Medicinal properties of parsnip
Medicinal components of parsnip
In addition to its nutrient content, parsnip has other substances, called phytochemicals, that contribute more properties than purely food to this food. Among its phytochemicals it is worth mentioning its essential oil (88% composed of terpinolene and myristicin), and to a lesser extent, mono and sesquiterpenes.
Other very prominent components of the root are its content in quercitin, lignans (of the type: secoisolariciresinol and matairestinol) and furanocoumarins (such as bergapten).
Parsnip aroma properties
The parsnip essential oil, although it is found in little concentration in the root, is the one that provides much of its aromatic flavor, and may have some effect on the body.

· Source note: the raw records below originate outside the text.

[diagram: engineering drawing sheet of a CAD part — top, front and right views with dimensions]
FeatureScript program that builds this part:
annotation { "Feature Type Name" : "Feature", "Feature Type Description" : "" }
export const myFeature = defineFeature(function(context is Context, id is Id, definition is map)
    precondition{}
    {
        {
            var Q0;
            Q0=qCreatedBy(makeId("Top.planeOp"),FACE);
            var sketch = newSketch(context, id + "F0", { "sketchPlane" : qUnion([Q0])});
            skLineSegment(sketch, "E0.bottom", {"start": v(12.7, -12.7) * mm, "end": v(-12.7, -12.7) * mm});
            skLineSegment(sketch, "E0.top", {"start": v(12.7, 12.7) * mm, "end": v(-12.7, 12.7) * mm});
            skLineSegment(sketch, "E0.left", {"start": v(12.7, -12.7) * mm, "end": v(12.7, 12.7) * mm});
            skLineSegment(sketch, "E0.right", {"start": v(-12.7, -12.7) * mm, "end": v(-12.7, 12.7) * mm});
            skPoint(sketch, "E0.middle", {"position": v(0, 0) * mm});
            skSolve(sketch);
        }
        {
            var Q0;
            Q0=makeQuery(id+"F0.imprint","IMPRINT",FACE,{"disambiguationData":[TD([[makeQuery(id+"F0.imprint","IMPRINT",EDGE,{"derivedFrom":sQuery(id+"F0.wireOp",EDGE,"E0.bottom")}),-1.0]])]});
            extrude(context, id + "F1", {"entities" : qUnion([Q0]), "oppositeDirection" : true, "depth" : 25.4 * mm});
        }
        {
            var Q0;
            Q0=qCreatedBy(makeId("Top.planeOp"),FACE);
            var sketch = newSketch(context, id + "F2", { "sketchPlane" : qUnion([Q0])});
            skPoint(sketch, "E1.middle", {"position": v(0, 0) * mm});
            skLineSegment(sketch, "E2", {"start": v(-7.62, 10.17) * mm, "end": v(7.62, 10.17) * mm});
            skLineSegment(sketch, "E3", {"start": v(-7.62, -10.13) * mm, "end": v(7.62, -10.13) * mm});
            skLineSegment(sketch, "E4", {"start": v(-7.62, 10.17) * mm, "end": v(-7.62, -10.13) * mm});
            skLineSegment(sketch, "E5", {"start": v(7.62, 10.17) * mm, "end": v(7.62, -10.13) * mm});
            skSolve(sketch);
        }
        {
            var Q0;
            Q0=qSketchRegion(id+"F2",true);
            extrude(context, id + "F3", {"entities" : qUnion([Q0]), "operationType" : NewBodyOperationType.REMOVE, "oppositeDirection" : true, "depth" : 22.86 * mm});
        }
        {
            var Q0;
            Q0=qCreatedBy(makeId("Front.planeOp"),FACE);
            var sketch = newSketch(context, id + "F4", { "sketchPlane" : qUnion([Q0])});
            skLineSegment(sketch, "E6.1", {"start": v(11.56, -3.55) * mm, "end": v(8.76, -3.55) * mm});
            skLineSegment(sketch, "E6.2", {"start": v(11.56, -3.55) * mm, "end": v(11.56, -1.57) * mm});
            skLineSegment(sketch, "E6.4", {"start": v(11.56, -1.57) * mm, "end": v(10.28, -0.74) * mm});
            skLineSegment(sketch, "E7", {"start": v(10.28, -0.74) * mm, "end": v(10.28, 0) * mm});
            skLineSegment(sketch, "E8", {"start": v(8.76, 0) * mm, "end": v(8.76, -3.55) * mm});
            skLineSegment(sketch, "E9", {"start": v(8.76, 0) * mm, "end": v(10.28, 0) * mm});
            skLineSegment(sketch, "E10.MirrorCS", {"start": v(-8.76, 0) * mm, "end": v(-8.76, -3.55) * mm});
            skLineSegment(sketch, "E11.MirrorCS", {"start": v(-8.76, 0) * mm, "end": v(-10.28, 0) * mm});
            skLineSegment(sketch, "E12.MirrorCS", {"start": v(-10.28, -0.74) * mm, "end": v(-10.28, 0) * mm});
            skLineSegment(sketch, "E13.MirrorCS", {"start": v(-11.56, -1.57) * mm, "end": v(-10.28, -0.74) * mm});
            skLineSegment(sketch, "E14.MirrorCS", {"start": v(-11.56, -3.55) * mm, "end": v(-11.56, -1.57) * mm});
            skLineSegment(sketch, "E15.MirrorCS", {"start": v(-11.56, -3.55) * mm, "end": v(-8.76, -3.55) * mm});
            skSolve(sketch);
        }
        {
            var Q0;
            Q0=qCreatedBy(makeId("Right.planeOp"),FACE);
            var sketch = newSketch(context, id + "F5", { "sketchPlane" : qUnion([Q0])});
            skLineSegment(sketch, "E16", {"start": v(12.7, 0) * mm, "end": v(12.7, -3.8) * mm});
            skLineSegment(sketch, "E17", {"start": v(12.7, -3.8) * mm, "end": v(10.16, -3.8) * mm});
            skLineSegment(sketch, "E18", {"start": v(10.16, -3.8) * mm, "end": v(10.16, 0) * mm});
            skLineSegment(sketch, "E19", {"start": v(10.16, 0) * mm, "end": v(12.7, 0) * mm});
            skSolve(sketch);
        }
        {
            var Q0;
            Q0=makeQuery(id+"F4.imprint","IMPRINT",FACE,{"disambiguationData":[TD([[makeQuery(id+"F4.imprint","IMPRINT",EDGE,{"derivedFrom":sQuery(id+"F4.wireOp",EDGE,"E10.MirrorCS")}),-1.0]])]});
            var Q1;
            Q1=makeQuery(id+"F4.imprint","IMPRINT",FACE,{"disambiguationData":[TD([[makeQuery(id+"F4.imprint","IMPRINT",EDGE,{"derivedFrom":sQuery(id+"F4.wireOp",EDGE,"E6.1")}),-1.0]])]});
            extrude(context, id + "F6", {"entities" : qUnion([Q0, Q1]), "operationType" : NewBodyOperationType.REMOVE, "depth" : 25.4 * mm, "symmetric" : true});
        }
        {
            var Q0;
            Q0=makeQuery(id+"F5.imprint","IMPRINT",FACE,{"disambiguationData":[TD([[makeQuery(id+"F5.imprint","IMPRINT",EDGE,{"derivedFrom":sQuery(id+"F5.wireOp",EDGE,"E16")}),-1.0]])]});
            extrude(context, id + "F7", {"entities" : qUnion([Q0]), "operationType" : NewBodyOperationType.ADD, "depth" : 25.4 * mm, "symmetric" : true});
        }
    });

This essential oil is rich in terpinolene, with antioxidant, antinitrosaminic properties; and in myristicin, with analgesic, anti-inflammatory, antioxidant, antidepressant, diuretic and uterotonic properties.
Certain components of its essential oil, mainly myristicin, can produce psychoactive, hypnotic or even hallucinogenic effects, although it contains them in such a small amount, that this effect is unlikely to occur.

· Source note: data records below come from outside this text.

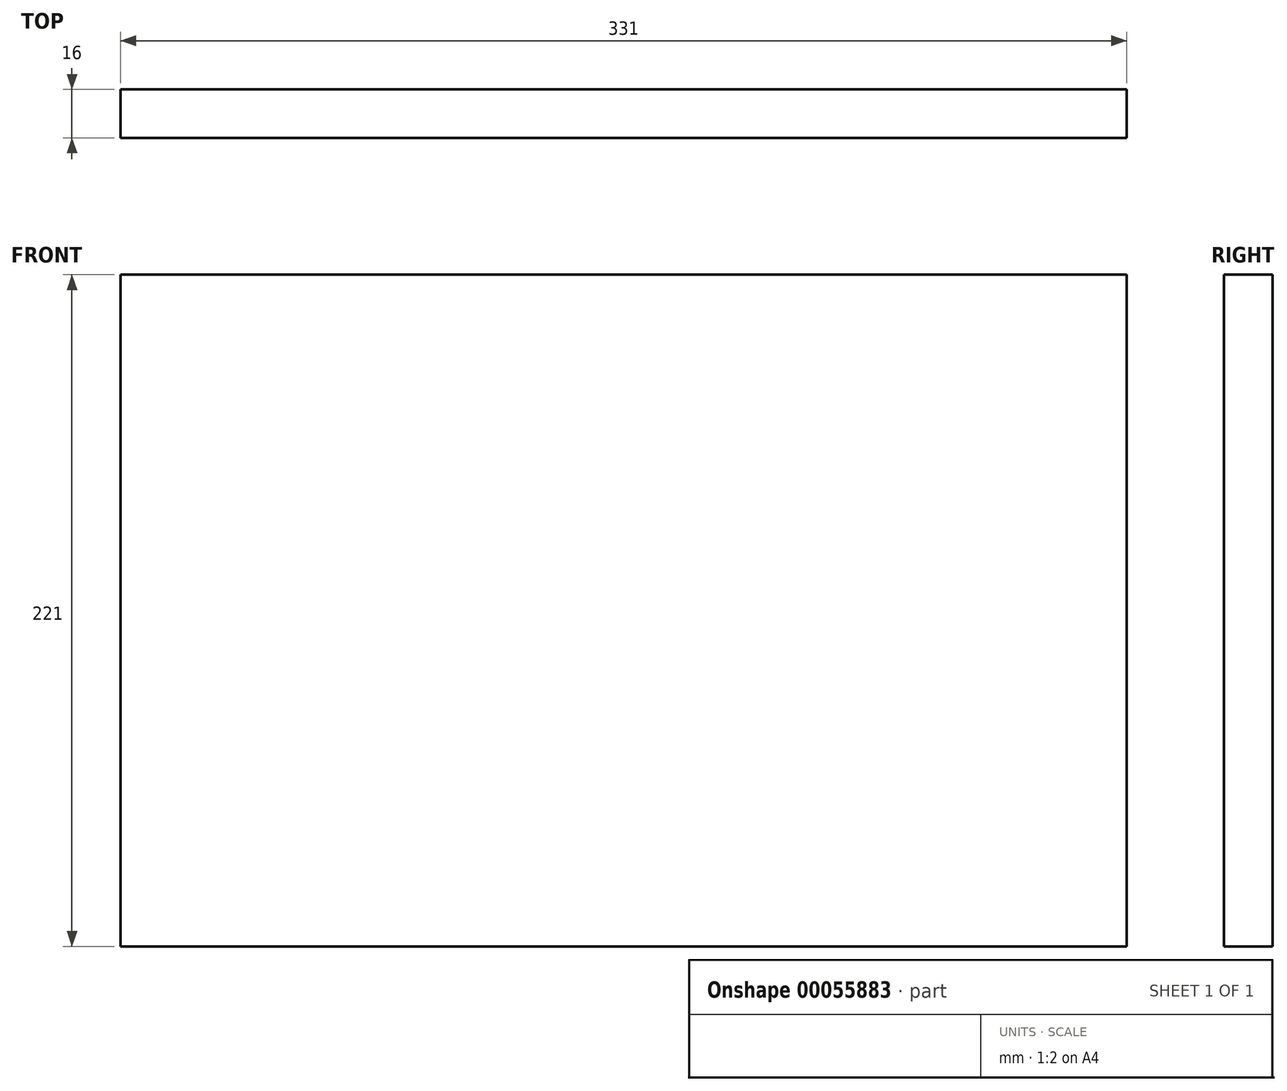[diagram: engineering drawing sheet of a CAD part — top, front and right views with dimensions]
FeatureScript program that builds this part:
annotation { "Feature Type Name" : "Feature", "Feature Type Description" : "" }
export const myFeature = defineFeature(function(context is Context, id is Id, definition is map)
    precondition{}
    {
        {
            var Q0;
            Q0=qCreatedBy(makeId("Front.planeOp"),FACE);
            var sketch = newSketch(context, id + "F0", { "sketchPlane" : qUnion([Q0])});
            skLineSegment(sketch, "E0.rect.bottom", {"start": v(-165.5, 110.5) * mm, "end": v(165.5, 110.5) * mm});
            skLineSegment(sketch, "E0.rect.top", {"start": v(-165.5, -110.5) * mm, "end": v(165.5, -110.5) * mm});
            skLineSegment(sketch, "E0.rect.left", {"start": v(-165.5, 110.5) * mm, "end": v(-165.5, -110.5) * mm});
            skLineSegment(sketch, "E0.rect.right", {"start": v(165.5, 110.5) * mm, "end": v(165.5, -110.5) * mm});
            skPoint(sketch, "E0.rect.middle", {"position": v(0, 0) * mm});
            skSolve(sketch);
        }
        {
            var Q0;
            Q0=makeQuery(id+"F0.imprint","IMPRINT",FACE,{"disambiguationData":[TD([[makeQuery(id+"F0.imprint","IMPRINT",EDGE,{"derivedFrom":sQuery(id+"F0.wireOp",EDGE,"E0.rect.bottom")}),-1.0]])]});
            extrude(context, id + "F1", {"entities" : qUnion([Q0]), "oppositeDirection" : true, "depth" : 16 * mm});
        }
    });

Parsnip for the digestive system
Parsnip is a great food for the digestive system, because it is light and easy to digest, and because it provides a large amount of fiber with prebiotic properties, to increase the healthy intestinal flora of our intestines. Eating parsnip is appropriate after episodes of diarrhea or taking antibiotics, to help regenerate the intestinal flora.
In addition to fiber, the parsnip root also has sulfur components with antiseptic properties that help control intestinal putrefactions, being, overall, a very suitable food in cases of constipation.

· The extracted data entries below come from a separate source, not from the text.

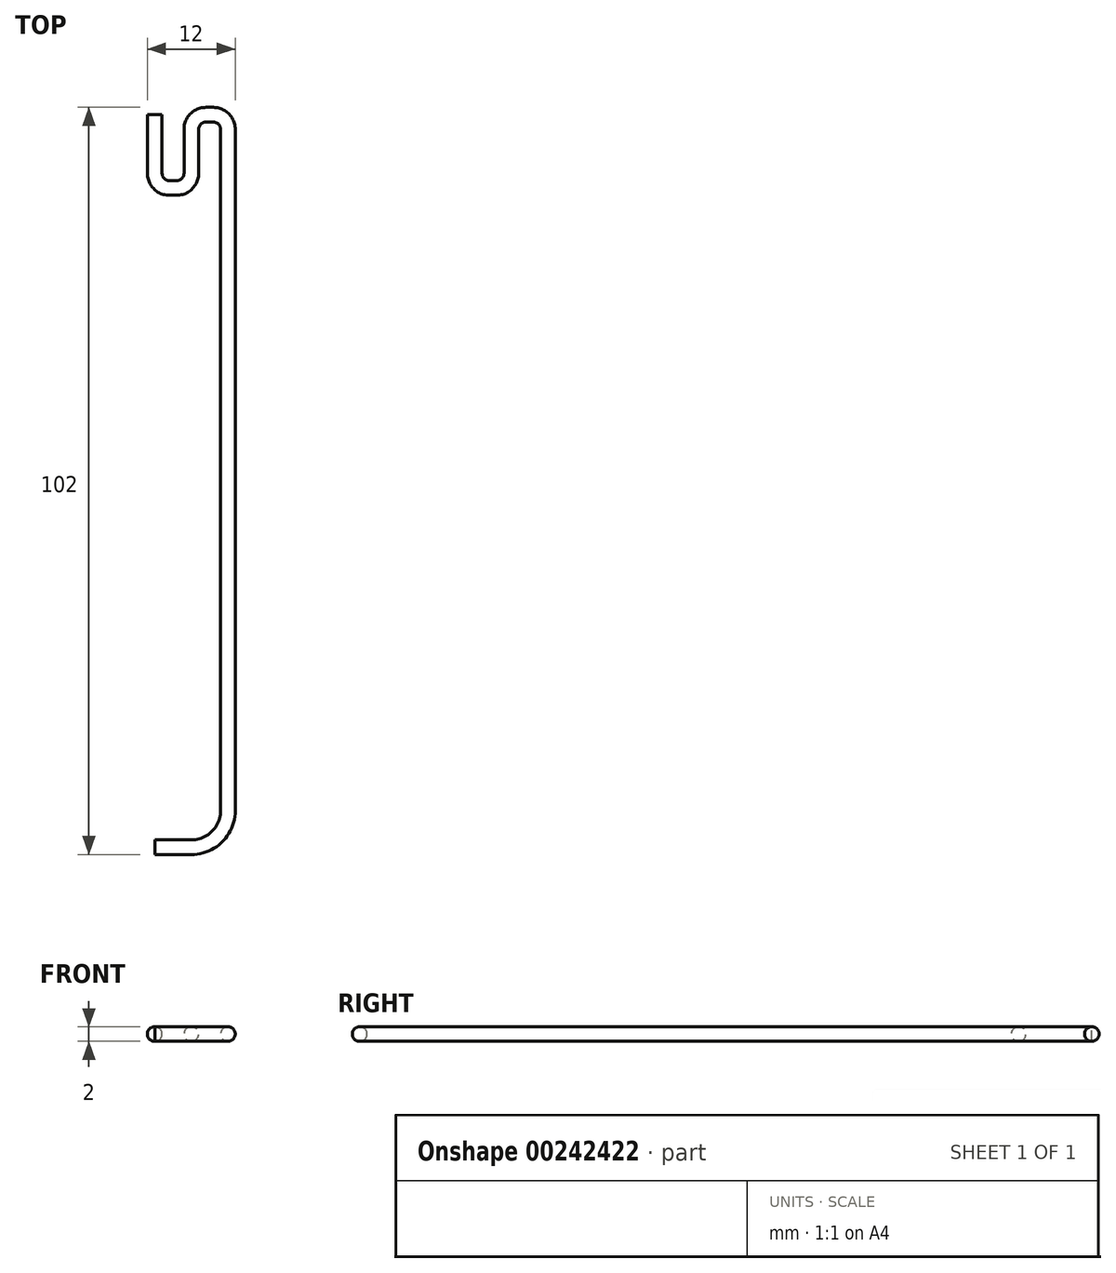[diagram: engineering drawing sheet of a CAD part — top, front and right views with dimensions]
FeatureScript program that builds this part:
annotation { "Feature Type Name" : "Feature", "Feature Type Description" : "" }
export const myFeature = defineFeature(function(context is Context, id is Id, definition is map)
    precondition{}
    {
        {
            var Q0;
            Q0=qCreatedBy(makeId("Top.planeOp"),FACE);
            var sketch = newSketch(context, id + "F0", { "sketchPlane" : qUnion([Q0])});
            skLineSegment(sketch, "E0", {"start": v(-73.47, 100) * mm, "end": v(-73.47, 92) * mm});
            skLineSegment(sketch, "E1", {"start": v(-71.47, 90) * mm, "end": v(-70.47, 90) * mm});
            skLineSegment(sketch, "E2", {"start": v(-68.47, 92) * mm, "end": v(-68.47, 98) * mm});
            skLineSegment(sketch, "E3", {"start": v(-66.47, 100) * mm, "end": v(-65.47, 100) * mm});
            skLineSegment(sketch, "E4", {"start": v(-63.47, 98) * mm, "end": v(-63.47, 5) * mm});
            skLineSegment(sketch, "E5", {"start": v(-68.47, 0) * mm, "end": v(-73.47, 0) * mm});
            skPoint(sketch, "E6.visualSharp", {"position": v(-73.47, 90) * mm});
            skArc(sketch, "E6.filletArc", {"start": v(-73.47, 92) * mm, "mid": v(-72.88, 90.59) * mm, "end": v(-71.47, 90) * mm});
            skPoint(sketch, "E7.visualSharp", {"position": v(-68.47, 90) * mm});
            skArc(sketch, "E7.filletArc", {"start": v(-70.47, 90) * mm, "mid": v(-69.06, 90.59) * mm, "end": v(-68.47, 92) * mm});
            skPoint(sketch, "E8.visualSharp", {"position": v(-68.47, 100) * mm});
            skArc(sketch, "E8.filletArc", {"start": v(-66.47, 100) * mm, "mid": v(-67.88, 99.41) * mm, "end": v(-68.47, 98) * mm});
            skPoint(sketch, "E9.visualSharp", {"position": v(-63.47, 100) * mm});
            skArc(sketch, "E9.filletArc", {"start": v(-63.47, 98) * mm, "mid": v(-64.06, 99.41) * mm, "end": v(-65.47, 100) * mm});
            skPoint(sketch, "E10.visualSharp", {"position": v(-63.47, 0) * mm});
            skArc(sketch, "E10.filletArc", {"start": v(-68.47, 0) * mm, "mid": v(-64.93, 1.46) * mm, "end": v(-63.47, 5) * mm});
            skSolve(sketch);
        }
        {
            var Q0;
            Q0=qCreatedBy(makeId("Front.planeOp"),FACE);
            var Q1;
            Q1=sQuery(id+"F0.wireOp",VERTEX,"E0.start");
            cPlane(context, id + "F1", {"entities" : qUnion([Q0, Q1]), "cplaneType" : CPlaneType.PLANE_POINT, "offset" : 25 * mm, "width" : 150 * mm, "height" : 150 * mm});
        }
        {
            var Q0;
            Q0=qCreatedBy(id+"F1.planeOp",FACE);
            var sketch = newSketch(context, id + "F2", { "sketchPlane" : qUnion([Q0])});
            skPoint(sketch, "E11.0", {"position": v(-73.47, 0) * mm});
            skCircle(sketch, "E12", {"center": v(-73.47, 0) * mm, "radius": 1 * mm});
            skSolve(sketch);
        }
        {
            var Q0;
            Q0=makeQuery(id+"F2.imprint","IMPRINT",FACE,{"disambiguationData":[TD([[makeQuery(id+"F2.imprint","IMPRINT",EDGE,{"derivedFrom":sQuery(id+"F2.wireOp",EDGE,"E12")}),1.0]])]});
            var Q1;
            Q1 = qSketchRegion(id + "FfLJgRCsmtqGtjr_1", true);
            var Q2;
            Q2=sQuery(id+"F2.wireOp",EDGE,"E12");
            var Q3;
            Q3=sQuery(id+"F0.wireOp",EDGE,"E0");
            var Q4;
            Q4=sQuery(id+"F0.wireOp",EDGE,"E6.filletArc");
            var Q5;
            Q5=sQuery(id+"F0.wireOp",EDGE,"E1");
            var Q6;
            Q6=sQuery(id+"F0.wireOp",EDGE,"E7.filletArc");
            var Q7;
            Q7=sQuery(id+"F0.wireOp",EDGE,"E2");
            var Q8;
            Q8=sQuery(id+"F0.wireOp",EDGE,"E8.filletArc");
            var Q9;
            Q9=sQuery(id+"F0.wireOp",EDGE,"E3");
            var Q10;
            Q10=sQuery(id+"F0.wireOp",EDGE,"E9.filletArc");
            var Q11;
            Q11=sQuery(id+"F0.wireOp",EDGE,"E4");
            var Q12;
            Q12=sQuery(id+"F0.wireOp",EDGE,"E10.filletArc");
            var Q13;
            Q13=sQuery(id+"F0.wireOp",EDGE,"E5");
            sweep(context, id + "F3", {"profiles" : qUnion([Q0, Q1]), "surfaceProfiles" : qUnion([Q2]), "path" : qUnion([Q3, Q4, Q5, Q6, Q7, Q8, Q9, Q10, Q11, Q12, Q13])});
        }
    });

Complementing this effect, the essential oils of the plant, mainly terpinolene, decrease the formation of nitrosamines in the intestine, components that are produced during digestion in the intestine of red meat and processed meat, closely related to cancer of colon.
Parsnip for cholesterol
Parsnip is really a very fibrous food, due to its high fiber content (5g per 100g). A large parsnip (200g) contains 10g of fiber, equivalent to ⅓ of all the recommended fiber per day. This vegetable contains as much fiber as 5 times more fiber than lettuce, or twice as much fiber as a carrot.
Due to the undoubted role that fiber has in lowering cholesterol, the consumption of this food is highly recommended in people who must lower their blood lipid level. As always, within some healthy diet guidelines.
Parsnip as a diuretic food
Parsnip is very rich in diuretic and antioxidant components, among which is its essential oil and its high potassium content. These components are very suitable to help the kidneys and the liver to eliminate substances from the body, such as excess sodium, which when accumulated produces fluid retention.
Parsnip for hypertension and heart disease
In case of hypertension, it is recommended to increase the contribution in potassium, magnesium and calcium (all of them intervene in the contraction of the muscles, such as the heart muscle). Of these three minerals, parsnip is very rich in potassium and magnesium, being another suitable vegetable in the diet for hypertension, especially if you take medications for hypertension, which increase the elimination of potassium.
For the same reason, it is a food that is recommended in diets for athletes.
Parsnip in Traditional Chinese Medicine
Traditional Chinese Medicine attributes parsnips properties to warm the body. Due to its natural sweet flavor, it nourishes the earth element, represented by the stomach, spleen and pancreas.